29/12/2009

E o nono, Nuno?

Foi a primeira vez que privei com alguém vindo do arquipélago da Madeira. Andava na Faculdade, e para aí no terceiro ou quarto ano, se a memória me não atraiçoa, calhou-me numa ou duas cadeiras uma colega que vinha da ilha com o mesmo nome. Rapariga bem-disposta e com réplica sempre pronta, tinha igualmente uma capacidade extraordinária para se integrar numa qualquer equipa recém-formada e para partilhar tarefas e responsabilidades.

Mas o que mais me agradava nela era aquele modo particular de falar, aquele jeito de ditongar algumas vogais acentuadas ou de palatalizar o /l/ em alguns contextos ou, ainda, como nos ensinavam os trabalhos científicos, de vocalizar ou semivocalizar o –s final quando seguido de consoante sonora ou de fricativa surda.

Havia, naquela pronúncia, um certo encantamento, um toque exótico requintado que espontaneamente a trouxe para um grupo de trabalho de que eu fazia parte, eu e mais um colega e uma outra colega. Um bando de quatro, duas e dois, que se deu muito bem e trabalhou com bons resultados.

• [Dados brutos]
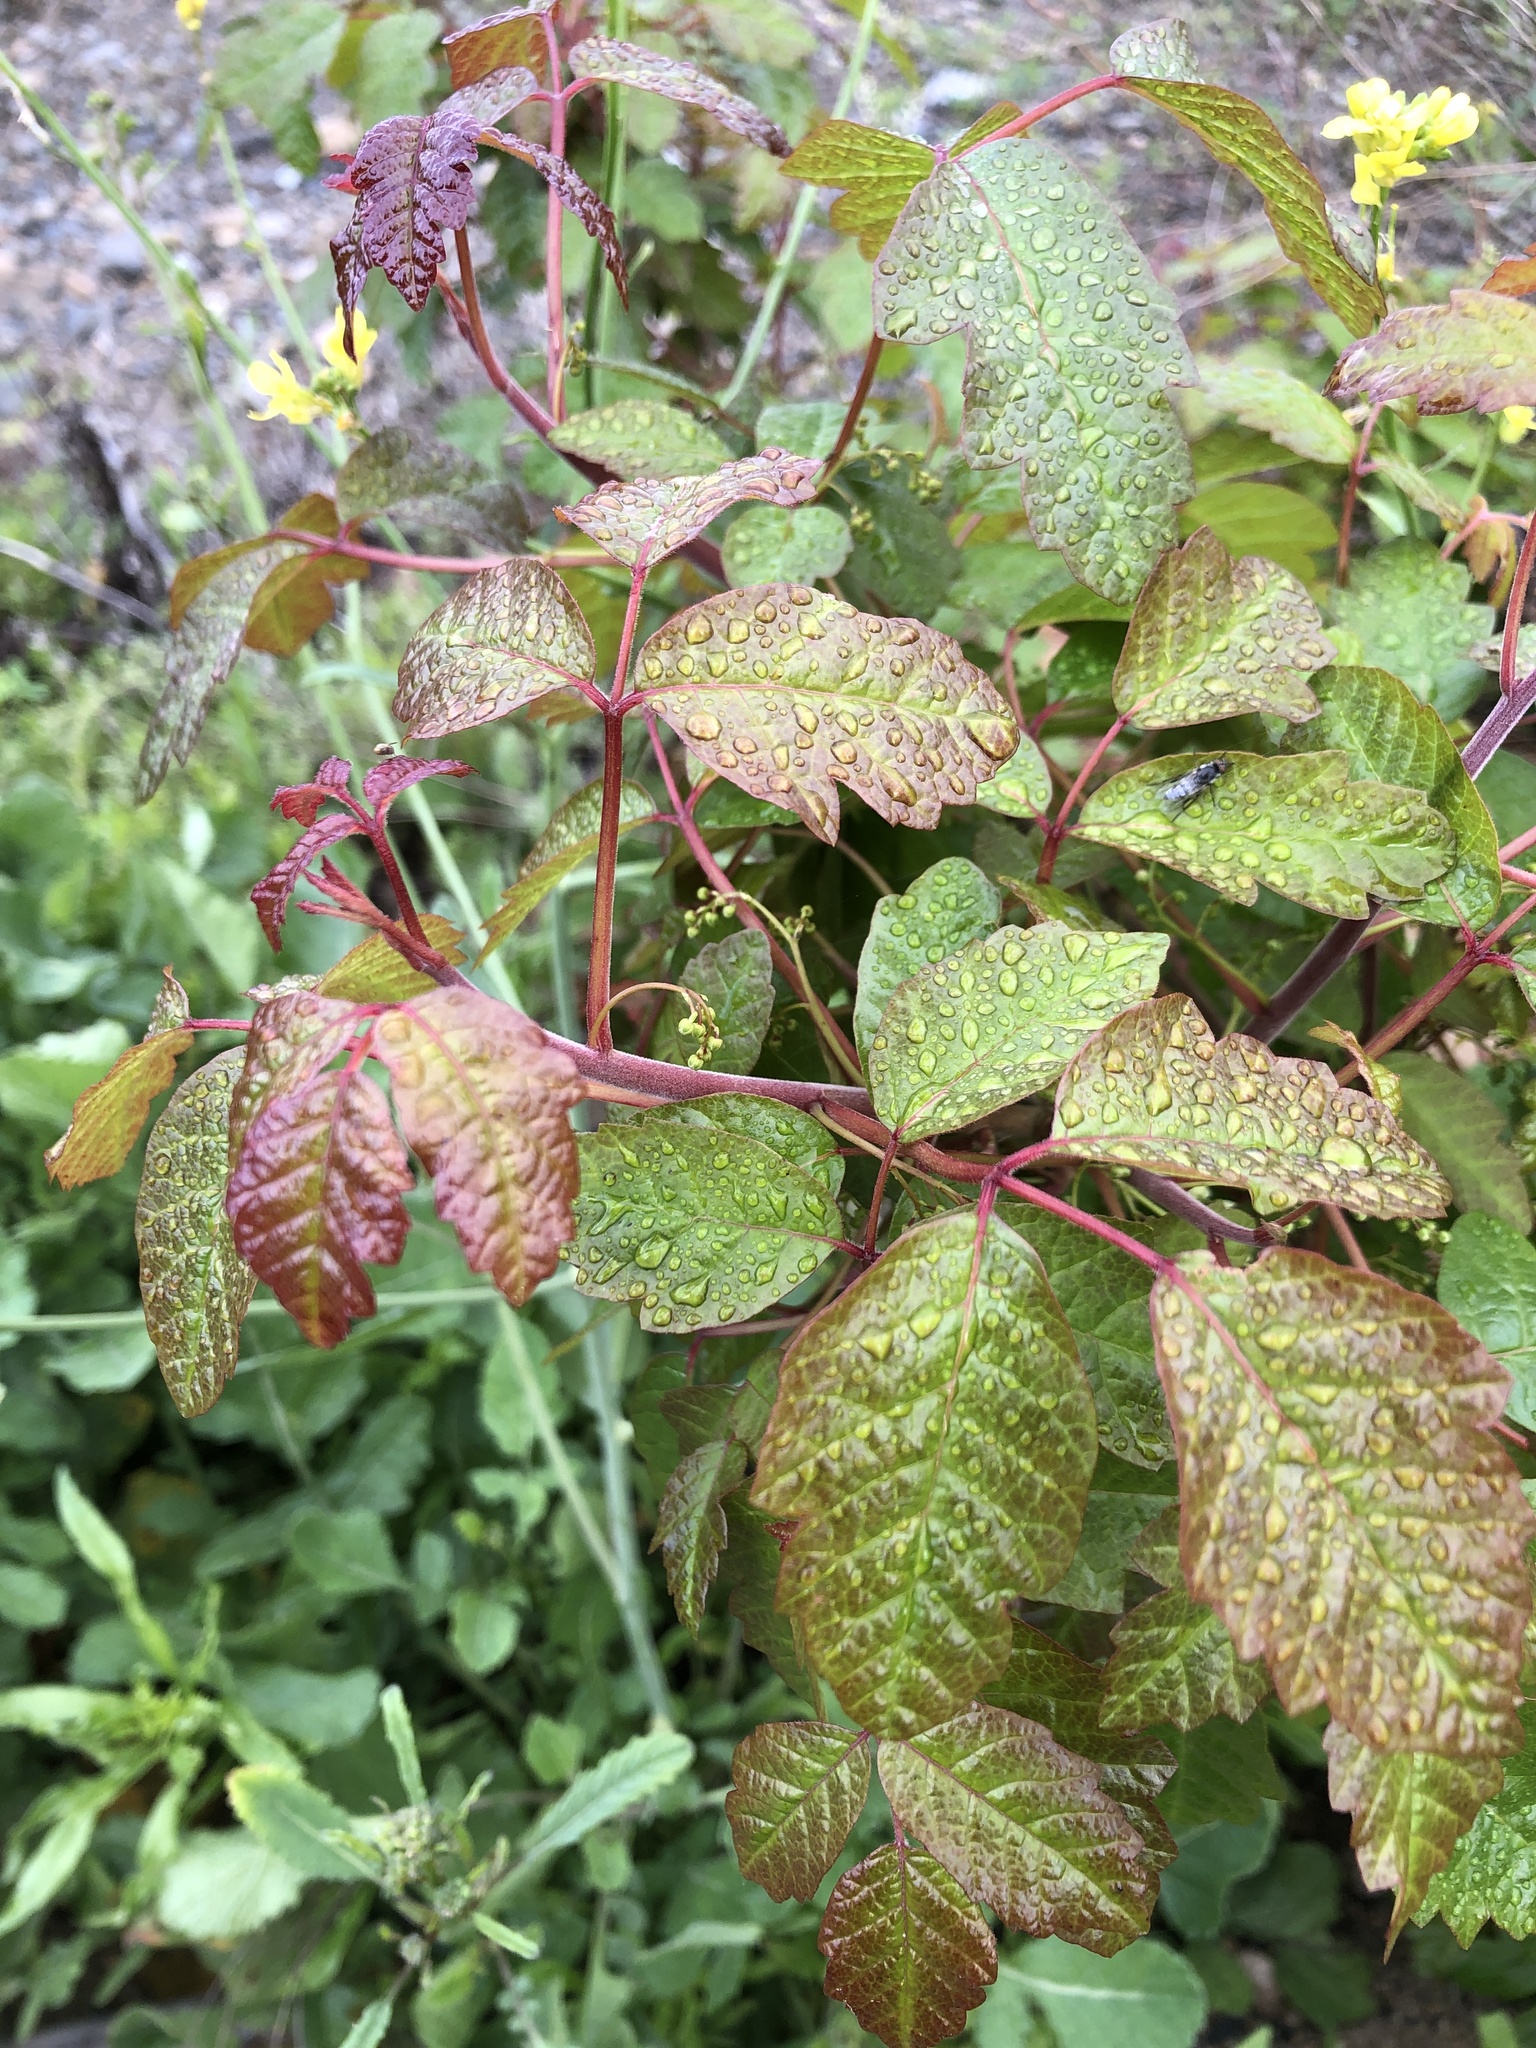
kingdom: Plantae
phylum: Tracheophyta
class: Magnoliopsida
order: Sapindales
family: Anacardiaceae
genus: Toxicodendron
---
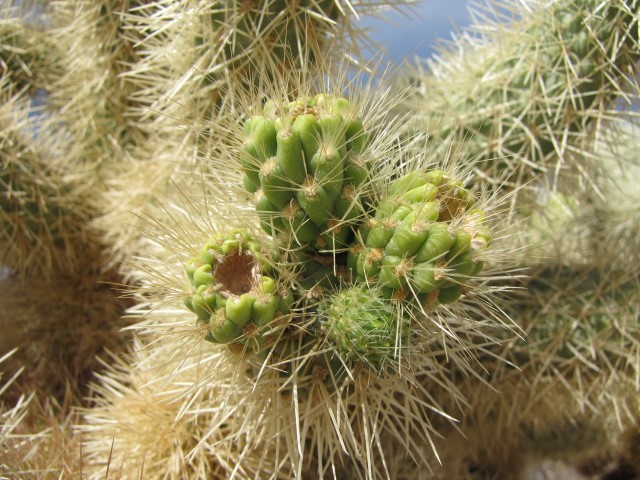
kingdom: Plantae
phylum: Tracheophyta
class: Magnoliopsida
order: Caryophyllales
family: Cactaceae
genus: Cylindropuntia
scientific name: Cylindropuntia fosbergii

• [Tarefa pedida 1] No texto citado, quantas pessoas formavam o grupo de trabalho?
• [Tarefa pedida 2] Transcreva do texto citado o trecho que abre com as palavras que contêm "E o nono, Nuno?" e fecha com "de fricativa surda.".

• [Resposta final 1] Quatro: duas raparigas e dois rapazes.

• [Resposta final 2]
E o nono, Nuno?

Foi a primeira vez que privei com alguém vindo do arquipélago da Madeira. Andava na Faculdade, e para aí no terceiro ou quarto ano, se a memória me não atraiçoa, calhou-me numa ou duas cadeiras uma colega que vinha da ilha com o mesmo nome. Rapariga bem-disposta e com réplica sempre pronta, tinha igualmente uma capacidade extraordinária para se integrar numa qualquer equipa recém-formada e para partilhar tarefas e responsabilidades.

Mas o que mais me agradava nela era aquele modo particular de falar, aquele jeito de ditongar algumas vogais acentuadas ou de palatalizar o /l/ em alguns contextos ou, ainda, como nos ensinavam os trabalhos científicos, de vocalizar ou semivocalizar o –s final quando seguido de consoante sonora ou de fricativa surda.